This paper investigates the realizability problem for Distance Counting Matrices (DCMs) of graphs—integer matrices whose $(i,j)$-entry counts the number of node pairs at graph distance $d$. The authors establish, for the first time, that deciding whether a given integer matrix is the DCM of some undirected simple graph is strongly NP-complete. This result is rigorously proven via a polynomial-time reduction from the 3-Partition problem. The strong NP-completeness implies that no polynomial-time algorithm exists unless P = NP, thereby establishing a fundamental theoretical barrier for axiomatizing geometric centrality measures—particularly in constructing counterexamples. Moreover, it indicates that synthesizing graphs with prescribed distance distributions necessitates intelligent approaches beyond brute-force enumeration, such as heuristic search or constrained optimization.

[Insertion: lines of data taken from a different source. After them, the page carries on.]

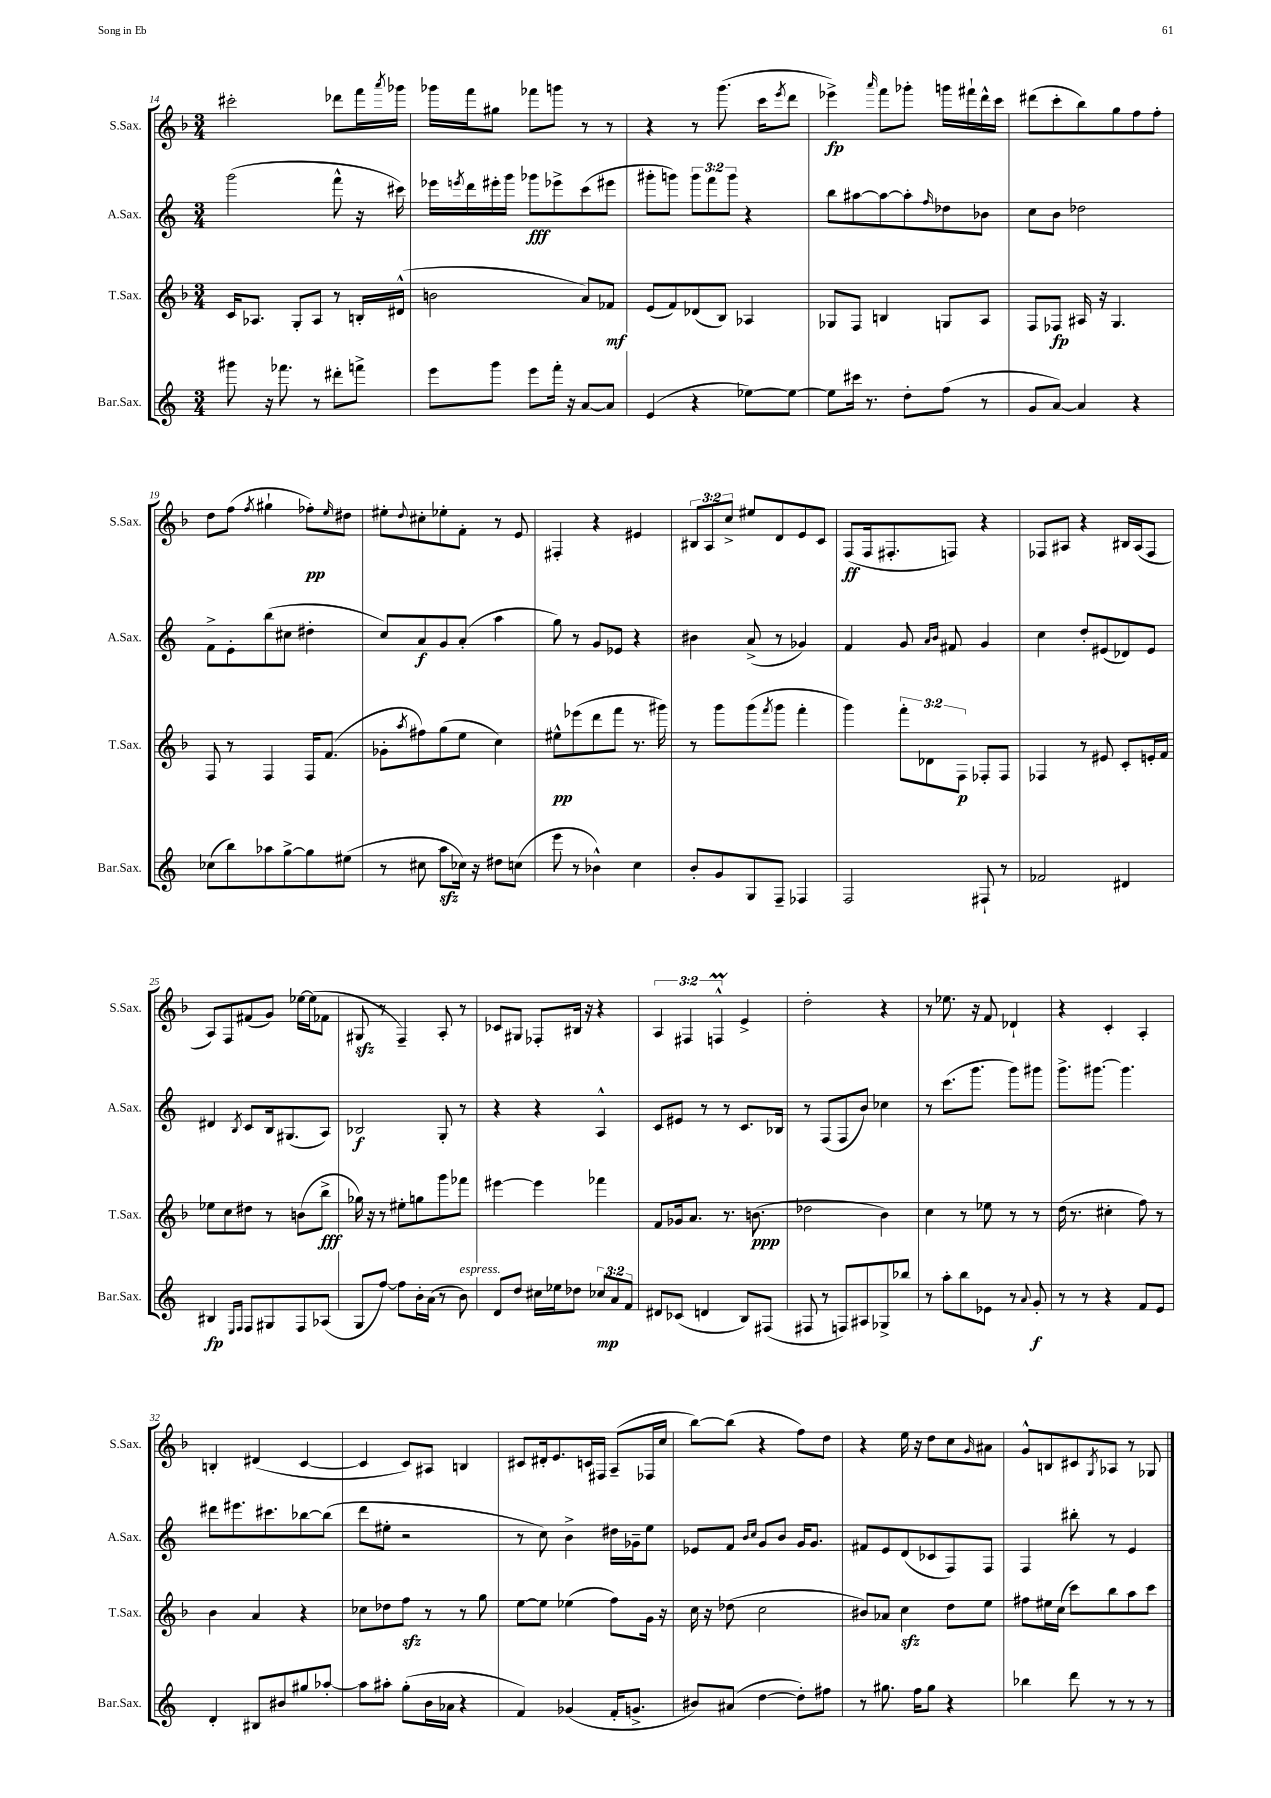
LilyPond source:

<<
\new StaffGroup <<
\new Staff = "s0" \with { instrumentName = "S.Sax." shortInstrumentName = "S.Sax." } {
    \clef treble \key f \major \numericTimeSignature \time 3/4 \override Staff.TupletNumber.text = #tuplet-number::calc-fraction-text
    cis'''2-. des'''8 f'''16 \acciaccatura { a'''8 } ges'''16 |
    ges'''16 f'''16 gis''8 fes'''8 g'''8 r8 r8 |
    r4 r8 g'''8.( c'''16 \acciaccatura { e'''8 } d'''8 |
    ees'''4->\fp) \grace { a'''16 } f'''8 ges'''8-. g'''16 fis'''16-! d'''16-^ c'''16 |
    dis'''8( c'''8-. bes''8) g''8 f''8 f''8-. |
    d''8 f''8( \acciaccatura { f''8 } gis''4-! fes''8-.\pp) \grace { e''16 } dis''8 |
    eis''8-. \appoggiatura { d''8 } cis''8-. ees''8-. f'8-. r8 e'8 |
    fis4-. r4 eis'4 |
    \tuplet 3/2 { bis8 a8 c''8-> } eis''8 d'8 e'8 c'8 |
    f8\ff( f16 fis8.-. f8) r4 |
    fes8 ais8 r4 bis16 ais16( fes8 |
    a8) f8 fis'8( g'8) ees''16~ ees''16( fes'8 |
    gis8\sfz r8 f4--) a8-. r8 |
    ces'8 gis8 fes8-. bis16 r16 r4 |
    \tuplet 3/2 { a4 fis4 f4-^\prall } e'4-> |
    d''2-. r4 |
    r8 ees''8. r16 f'8 des'4-! |
    r4 c'4-. a4-. |
    b4-. dis'4( c'4~ |
    c'4 c'8) ais8 b4 |
    cis'8 dis'16-. e'8. c'16 fis16 a8--( fes16 c''16 |
    bes''8~) bes''8( r4 f''8) d''8 |
    r4 e''16 r16 d''8 c''8 \grace { g'16 } ais'8 |
    g'8-^ b8 cis'8 \acciaccatura { g8 } aes8 r8 ges8 \bar "|." |
}
\new Staff = "s1" \with { instrumentName = "A.Sax." shortInstrumentName = "A.Sax." } {
    \clef treble \key c \major \numericTimeSignature \time 3/4 \override Staff.TupletNumber.text = #tuplet-number::calc-fraction-text
    g'''2( f'''8-^ r16 cis'''16) |
    ees'''16 \acciaccatura { e'''8 } d'''16 eis'''16-. g'''16 ges'''8\fff ees'''8-> c'''8( eis'''8 |
    gis'''8-. g'''8) \tuplet 3/2 { g'''8 f'''8 g'''8 } r4 |
    b''8 ais''8~ ais''8~ ais''8-. \grace { f''16 } des''8 bes'8 |
    c''8 b'8 des''2 |
    f'8-> e'8-. b''8( cis''8 dis''4-. |
    c''8) a'8\f g'8 a'8-.( a''4 |
    g''8) r8 g'8 ees'8 r4 |
    bis'4 a'8->( r8 ges'4) |
    f'4 g'8 \grace { a'16 b'16 } fis'8 g'4 |
    c''4 d''8-. eis'8( des'8) eis'8 |
    dis'4 \acciaccatura { b8 } c'8 b16 gis8.( a8) |
    bes2\f g8-. r8 |
    r4 r4 a4-^ |
    c'8 eis'8 r8 r8 c'8. bes16 |
    r8 f8( f8 b'8) ces''4 |
    r8 c'''8.( g'''8. g'''8) gis'''8 |
    g'''8.-> gis'''8.~ gis'''4. |
    dis'''8 eis'''8. cis'''8. bes''8~ bes''8( |
    d'''8 eis''8-. r2 |
    r8 c''8) b'4-> dis''16 ges'16-- e''8 |
    ees'8 f'8 \grace { b'16 c''16 } g'8 b'8 g'16 g'8. |
    fis'8 e'8 d'8( ces'8 f8) f8 |
    f4 bis''8-. r8 e'4 \bar "|." |
}
\new Staff = "s2" \with { instrumentName = "T.Sax." shortInstrumentName = "T.Sax." } {
    \clef treble \key f \major \numericTimeSignature \time 3/4 \override Staff.TupletNumber.text = #tuplet-number::calc-fraction-text
    c'16 aes8. g8-. aes8 r8 b16-. dis'16-^( |
    b'2 a'8) fes'8\mf |
    e'8( f'8) des'8( bes8) aes4 |
    ges8 f8 b4 g8 a8 |
    f8 fes8\fp ais16 r16 g4. |
    f8 r8 f4 f16 f'8.( |
    ges'8-. \acciaccatura { a''8 } fis''8) g''8( e''8 c''4) |
    eis''8-^\pp ees'''8( d'''8 f'''8 r8. gis'''16) |
    r8 g'''8 g'''8( \acciaccatura { f'''8 } g'''8 f'''4-. |
    g'''4) \tuplet 3/2 { f'''8-. des'8 f8\p } fes8-. fes8 |
    fes4 r8 eis'8 c'8-. e'16-. f'16 |
    ees''8 c''8 dis''8 r8 b'8( bes''8->\fff |
    ges''16) r16 r8 eis''8-. g''8 g'''8 fes'''8 |
    eis'''4~ eis'''4 fes'''4 |
    f'8 ges'16 a'8. r8. b'8.\ppp( |
    des''2 bes'4) |
    c''4 r8 ees''8 r8 r8 |
    d''16( r8. cis''4-. f''8) r8 |
    bes'4 a'4 r4 |
    ces''8 des''8 f''8\sfz r8 r8 g''8 |
    e''8~ e''8 ees''4( f''8) g'16 r16 |
    c''16 r16 des''8( c''2 |
    bis'8) aes'8 c''4\sfz d''8 e''8 |
    fis''8 eis''16 c''16( c'''8) bes''8 a''8 c'''8 \bar "|." |
}
\new Staff = "s3" \with { instrumentName = "Bar.Sax." shortInstrumentName = "Bar.Sax." } {
    \clef treble \key c \major \numericTimeSignature \time 3/4 \override Staff.TupletNumber.text = #tuplet-number::calc-fraction-text
    gis'''8 r16 fes'''8. r8 dis'''8-. f'''8-> |
    e'''8 g'''8 e'''8 f'''16-. r16 a'8~ a'8 |
    e'4( r4 ees''8~) ees''8~ |
    ees''8 cis'''16 r8. d''8-. f''8( r8 |
    g'8 a'8~) a'4 r4 |
    ces''8( b''8) aes''8 g''8~-> g''8 eis''8( |
    r8 cis''8 a''8\sfz ces''16) r16 dis''8 c''8( |
    e'''8 r8 bes'4-^) c''4 |
    b'8-. g'8 g8 f8-- fes4 |
    f2 fis8-! r8 |
    fes'2 dis'4 |
    bis4\fp \grace { e16 f16 } f8 gis8 f8 aes8( |
    g8 f''8~) f''8 b'16-. a'16( r8 b'8^\markup { \italic "espress." }) |
    d'8 d''8 cis''16 ees''16 des''8 \tuplet 3/2 { ces''8\mp a'8 f'8 } |
    dis'8 ces'8( d'4 b8) fis8( |
    fis8 r8 f8) ais8 ges8-> bes''8 |
    r8 a''8-. b''8 ees'8 r8 \appoggiatura { a'8 } g'8-.\f |
    r8 r8 r4 f'8 e'8 |
    d'4-. bis8 bis'8 gis''8 aes''8~-. |
    aes''8 ais''8-. g''8-.( b'16 aes'16 r4 |
    f'4) ges'4( f'16-. g'8.-> |
    bis'8) ais'8( d''4~ d''8-.) fis''8 |
    r8 gis''8. f''16 gis''8 r4 |
    bes''4 d'''8 r8 r8 r8 \bar "|." |
}
>>
>>
\layout { \context { \Score currentBarNumber = #14 } }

Axiomatization of centrality measures often involves proving that something cannot hold by providing a counterexample (i.e., a graph for which that specific centrality index fails to have a given property). In the context of geometric centralities, building such counterexamples requires constructing a graph with specific distance counts between nodes, as expressed by its distance-count matrix. We prove that deciding whether a matrix is the distance-count matrix of a graph is strongly NP-complete. This negative result implies that a brute-force approach to building this kind of counterexample is out of question, and cleverer approaches are required.